オシャレな携帯ホワイトボード「orator」

文房具の雑誌を眺めていて、オシャレな持ち運びホワイトボードoratorを見つけました。

 持ち運べるサイズのホワイトボードとして使えるシートと、
 組み立てるとスタンドになるケースをセットにしました.
 広いテーブルがあるカフェ、気持ちの良いテラスや公園の芝生の上。
 そんな場所でも、”orator(オーラタ)”をパタパタ広げると、
 自由にアイデアを描けるミーティングスペースが出来上がります。

と紹介されています。
まさにアイデアキャンプです。

ハイタイドという会社のhumというシリーズの中の製品です。
オシャレな文房具をたくさん作っておられるハイタイドさんですが、中でもhumというシリーズはgrafさんとのコラボレーションなんですね。
「そのため、普段”ステーショナリー”というカテゴリーに入らない、
 モビールやスツールのようなアイテムも「考え事をするための道具」として、
 ステーショナリーシリーズ”hum”のラインナップに加わっています。」
とhumのコンセプトが説明されています。grafさんの幅広い活動をみれば、とても納得です。

humのサイトには「アイデア研究室」というコンテンツがあり、「どんな場所でどんな風にアイデアを考えていますか?」といった内容のアンケート結果がたくさん掲載されています。
「考え事をするための道具」と「考えるための場所や空間」の組み合わせも大事、というhumシリーズのコンセプトを現しているのでしょう。

oratorはVividとCalmの2色。オンラインショップで購入できます。ぜひ一度僕も試してみたいと思っています。


アメリカで発見!オフィス向けイーゼル

岩嵜は実は昨年の夏からアメリカに滞在しています。(もうすぐ日本に帰国する予定ですが・・・)

今仕事をしているオフィスでアイデアキャンプ本でも紹介しているイーゼルのようなものを発見。同僚にきくとなんとオフィス向けのイーゼルでした!

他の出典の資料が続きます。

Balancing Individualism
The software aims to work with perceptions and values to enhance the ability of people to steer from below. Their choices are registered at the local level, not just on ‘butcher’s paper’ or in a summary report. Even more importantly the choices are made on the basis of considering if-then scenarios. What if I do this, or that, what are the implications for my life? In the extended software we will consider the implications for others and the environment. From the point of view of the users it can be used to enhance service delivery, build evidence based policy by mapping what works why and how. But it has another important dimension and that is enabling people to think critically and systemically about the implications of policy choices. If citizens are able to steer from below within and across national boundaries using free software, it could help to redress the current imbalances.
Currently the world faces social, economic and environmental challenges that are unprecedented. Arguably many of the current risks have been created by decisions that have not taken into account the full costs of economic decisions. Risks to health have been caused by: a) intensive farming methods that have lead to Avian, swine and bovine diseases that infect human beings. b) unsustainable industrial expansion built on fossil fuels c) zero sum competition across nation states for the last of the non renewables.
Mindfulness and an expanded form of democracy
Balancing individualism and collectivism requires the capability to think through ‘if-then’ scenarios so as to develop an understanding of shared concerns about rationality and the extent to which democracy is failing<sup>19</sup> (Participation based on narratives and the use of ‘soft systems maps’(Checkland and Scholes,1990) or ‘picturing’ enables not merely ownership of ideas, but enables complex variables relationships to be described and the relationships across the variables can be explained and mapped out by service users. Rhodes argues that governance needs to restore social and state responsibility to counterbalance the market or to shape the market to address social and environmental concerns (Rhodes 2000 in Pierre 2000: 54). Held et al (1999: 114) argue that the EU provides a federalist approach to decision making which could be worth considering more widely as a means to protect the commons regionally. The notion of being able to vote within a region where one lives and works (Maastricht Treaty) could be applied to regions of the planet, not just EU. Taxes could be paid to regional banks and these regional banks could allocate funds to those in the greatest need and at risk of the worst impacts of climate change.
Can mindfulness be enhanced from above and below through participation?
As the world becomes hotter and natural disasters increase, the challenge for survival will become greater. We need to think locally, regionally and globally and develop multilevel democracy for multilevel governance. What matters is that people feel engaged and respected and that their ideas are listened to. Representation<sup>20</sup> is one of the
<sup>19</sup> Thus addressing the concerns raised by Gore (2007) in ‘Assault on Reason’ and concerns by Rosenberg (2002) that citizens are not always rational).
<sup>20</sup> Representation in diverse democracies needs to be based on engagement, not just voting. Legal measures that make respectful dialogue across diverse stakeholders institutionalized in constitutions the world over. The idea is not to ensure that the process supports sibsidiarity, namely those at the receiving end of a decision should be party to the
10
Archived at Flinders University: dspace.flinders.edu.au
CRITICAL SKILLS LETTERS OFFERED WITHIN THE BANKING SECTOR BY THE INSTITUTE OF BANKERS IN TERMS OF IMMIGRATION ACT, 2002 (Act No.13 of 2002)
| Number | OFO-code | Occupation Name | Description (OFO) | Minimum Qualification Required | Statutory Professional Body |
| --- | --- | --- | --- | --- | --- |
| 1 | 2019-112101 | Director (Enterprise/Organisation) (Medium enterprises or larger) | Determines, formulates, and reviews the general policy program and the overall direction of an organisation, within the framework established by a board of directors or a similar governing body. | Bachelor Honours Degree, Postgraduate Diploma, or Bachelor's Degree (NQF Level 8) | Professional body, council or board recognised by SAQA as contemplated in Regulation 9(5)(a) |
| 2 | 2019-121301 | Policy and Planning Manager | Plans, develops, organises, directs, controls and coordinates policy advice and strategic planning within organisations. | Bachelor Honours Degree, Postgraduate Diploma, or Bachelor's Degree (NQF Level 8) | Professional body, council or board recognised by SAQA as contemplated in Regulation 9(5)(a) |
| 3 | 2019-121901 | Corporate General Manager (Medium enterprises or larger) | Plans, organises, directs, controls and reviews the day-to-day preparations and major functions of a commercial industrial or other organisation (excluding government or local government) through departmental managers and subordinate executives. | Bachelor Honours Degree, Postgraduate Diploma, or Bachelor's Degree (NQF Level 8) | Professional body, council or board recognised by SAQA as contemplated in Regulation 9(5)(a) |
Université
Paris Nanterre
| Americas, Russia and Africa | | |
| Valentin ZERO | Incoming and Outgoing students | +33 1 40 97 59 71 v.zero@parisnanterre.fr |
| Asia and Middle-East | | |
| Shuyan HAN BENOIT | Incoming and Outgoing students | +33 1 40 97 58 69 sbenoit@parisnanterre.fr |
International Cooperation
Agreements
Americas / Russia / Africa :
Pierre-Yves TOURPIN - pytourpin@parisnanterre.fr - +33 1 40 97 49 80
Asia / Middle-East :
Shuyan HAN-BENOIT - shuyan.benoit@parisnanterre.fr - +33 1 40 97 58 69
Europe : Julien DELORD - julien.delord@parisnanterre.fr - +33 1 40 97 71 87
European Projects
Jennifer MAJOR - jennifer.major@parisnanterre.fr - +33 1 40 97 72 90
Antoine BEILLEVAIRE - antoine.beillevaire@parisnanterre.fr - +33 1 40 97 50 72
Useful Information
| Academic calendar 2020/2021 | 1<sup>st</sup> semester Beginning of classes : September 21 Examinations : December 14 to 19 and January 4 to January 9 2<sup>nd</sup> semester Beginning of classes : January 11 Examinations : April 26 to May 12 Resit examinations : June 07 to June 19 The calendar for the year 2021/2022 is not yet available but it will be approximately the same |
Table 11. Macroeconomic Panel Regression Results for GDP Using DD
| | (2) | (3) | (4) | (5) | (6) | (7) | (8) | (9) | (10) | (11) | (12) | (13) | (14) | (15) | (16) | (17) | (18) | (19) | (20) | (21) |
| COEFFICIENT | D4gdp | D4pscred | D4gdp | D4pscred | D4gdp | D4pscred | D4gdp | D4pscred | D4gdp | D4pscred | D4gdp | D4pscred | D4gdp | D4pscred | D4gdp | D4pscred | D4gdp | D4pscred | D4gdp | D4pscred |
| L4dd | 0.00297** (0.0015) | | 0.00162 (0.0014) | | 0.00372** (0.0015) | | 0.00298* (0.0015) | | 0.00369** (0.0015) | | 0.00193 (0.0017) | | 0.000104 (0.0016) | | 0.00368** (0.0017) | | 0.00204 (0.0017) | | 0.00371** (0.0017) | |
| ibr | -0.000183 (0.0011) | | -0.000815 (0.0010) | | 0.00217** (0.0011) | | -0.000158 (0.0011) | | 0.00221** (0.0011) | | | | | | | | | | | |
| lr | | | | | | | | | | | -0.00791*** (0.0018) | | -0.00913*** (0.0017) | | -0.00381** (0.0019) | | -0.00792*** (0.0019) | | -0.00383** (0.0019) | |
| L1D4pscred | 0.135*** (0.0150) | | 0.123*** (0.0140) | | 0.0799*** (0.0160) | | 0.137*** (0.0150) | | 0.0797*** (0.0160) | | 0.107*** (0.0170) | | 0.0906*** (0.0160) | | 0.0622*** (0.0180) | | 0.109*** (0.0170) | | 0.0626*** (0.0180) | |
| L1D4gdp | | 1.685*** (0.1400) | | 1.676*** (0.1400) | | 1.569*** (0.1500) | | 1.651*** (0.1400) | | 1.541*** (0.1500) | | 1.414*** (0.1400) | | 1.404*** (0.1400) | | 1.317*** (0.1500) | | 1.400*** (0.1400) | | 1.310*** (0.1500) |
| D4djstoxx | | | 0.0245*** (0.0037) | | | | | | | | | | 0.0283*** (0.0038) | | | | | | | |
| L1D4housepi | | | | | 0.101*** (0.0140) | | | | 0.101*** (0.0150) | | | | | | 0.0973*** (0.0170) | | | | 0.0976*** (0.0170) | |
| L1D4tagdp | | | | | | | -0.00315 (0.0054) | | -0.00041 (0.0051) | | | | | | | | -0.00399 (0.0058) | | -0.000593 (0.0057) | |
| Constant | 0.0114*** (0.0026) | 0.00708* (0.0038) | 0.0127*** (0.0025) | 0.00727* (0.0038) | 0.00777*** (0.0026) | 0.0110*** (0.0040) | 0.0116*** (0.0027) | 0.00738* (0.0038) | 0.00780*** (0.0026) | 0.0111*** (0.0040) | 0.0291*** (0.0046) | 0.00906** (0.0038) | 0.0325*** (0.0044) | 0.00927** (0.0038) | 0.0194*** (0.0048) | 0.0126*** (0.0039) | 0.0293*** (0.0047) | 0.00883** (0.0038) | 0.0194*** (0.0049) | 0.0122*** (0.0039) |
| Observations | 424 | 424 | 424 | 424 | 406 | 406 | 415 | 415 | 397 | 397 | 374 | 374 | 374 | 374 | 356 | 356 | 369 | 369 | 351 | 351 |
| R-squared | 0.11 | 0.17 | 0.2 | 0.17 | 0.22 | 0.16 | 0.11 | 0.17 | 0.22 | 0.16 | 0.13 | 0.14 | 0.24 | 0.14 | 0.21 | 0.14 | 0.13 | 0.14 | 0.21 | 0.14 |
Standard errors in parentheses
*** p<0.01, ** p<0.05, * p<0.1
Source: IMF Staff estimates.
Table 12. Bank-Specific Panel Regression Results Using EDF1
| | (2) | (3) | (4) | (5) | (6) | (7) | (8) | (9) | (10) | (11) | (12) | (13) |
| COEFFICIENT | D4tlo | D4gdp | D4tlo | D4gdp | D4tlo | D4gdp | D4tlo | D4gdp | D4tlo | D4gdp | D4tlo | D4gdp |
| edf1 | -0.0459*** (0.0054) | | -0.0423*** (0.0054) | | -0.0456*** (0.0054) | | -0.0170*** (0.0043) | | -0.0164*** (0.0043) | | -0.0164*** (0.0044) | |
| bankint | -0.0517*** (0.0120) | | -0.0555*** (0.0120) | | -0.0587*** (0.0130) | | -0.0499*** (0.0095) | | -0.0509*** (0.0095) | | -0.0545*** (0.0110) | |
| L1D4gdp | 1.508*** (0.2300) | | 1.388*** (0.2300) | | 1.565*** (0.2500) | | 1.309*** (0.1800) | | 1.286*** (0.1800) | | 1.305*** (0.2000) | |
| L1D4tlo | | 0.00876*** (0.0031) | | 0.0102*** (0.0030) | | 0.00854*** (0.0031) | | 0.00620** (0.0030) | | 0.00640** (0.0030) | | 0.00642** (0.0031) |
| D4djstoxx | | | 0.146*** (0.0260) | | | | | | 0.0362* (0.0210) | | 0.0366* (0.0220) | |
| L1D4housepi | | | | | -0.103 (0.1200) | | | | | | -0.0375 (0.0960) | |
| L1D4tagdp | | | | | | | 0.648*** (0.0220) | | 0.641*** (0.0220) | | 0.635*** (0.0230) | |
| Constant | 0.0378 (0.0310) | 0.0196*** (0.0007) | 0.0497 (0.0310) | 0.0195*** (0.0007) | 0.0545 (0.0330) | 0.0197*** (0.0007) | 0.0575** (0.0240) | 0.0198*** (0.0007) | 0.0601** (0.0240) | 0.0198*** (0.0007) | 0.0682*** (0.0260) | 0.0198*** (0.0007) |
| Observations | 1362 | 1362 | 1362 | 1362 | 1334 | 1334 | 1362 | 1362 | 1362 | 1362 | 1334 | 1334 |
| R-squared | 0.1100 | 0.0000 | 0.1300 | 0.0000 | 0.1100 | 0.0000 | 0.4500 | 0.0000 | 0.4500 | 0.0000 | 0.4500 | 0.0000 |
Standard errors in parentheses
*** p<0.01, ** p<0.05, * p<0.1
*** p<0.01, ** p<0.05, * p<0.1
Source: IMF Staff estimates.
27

プレゼンテーション・イーゼル(Presentation Easel)という名称で一般的に使われているようです。ひと通り検索しましたが、やはり日本には導入されていないようです。

プレゼンテーション・イーゼルには会議室などに固定して使われるものとポータブルなものの二種類があるようです。ポータブルタイプのものはまさにアイデアキャンプ向け。

たしかに、アメリカのオフィスではイーゼルパッドまたはフリップ・チャートとよばれるフックに掛けて使うタイプの模造紙のようなもの(3Mの巨大なポストイット状のイーゼルパッドはここから派生したものです)を使う習慣があり、会議室にはこれらを引っ掛けるための縦長のホワイトボードのようなものが置かれていることがよくあります。

まさかそのポータブルバージョンがあったとは!この文脈からすると当然かもしれませんが、盲点でした。アイデアキャンプの企画を進めていく中で、イーゼルといえば絵画用という認識が既に思い込みになってました(汗)

絵画用イーゼルとの大きな違いはイーゼルパッドを引っ掛けることができるフック付きの横長のバーが付属していることです。サイズも絵画用イーゼルよりは大きめで頑丈にできているような気がします。なによりもボードを受けるフックから上が長めなので、大きめのボードを立てかけても安心の安定度です。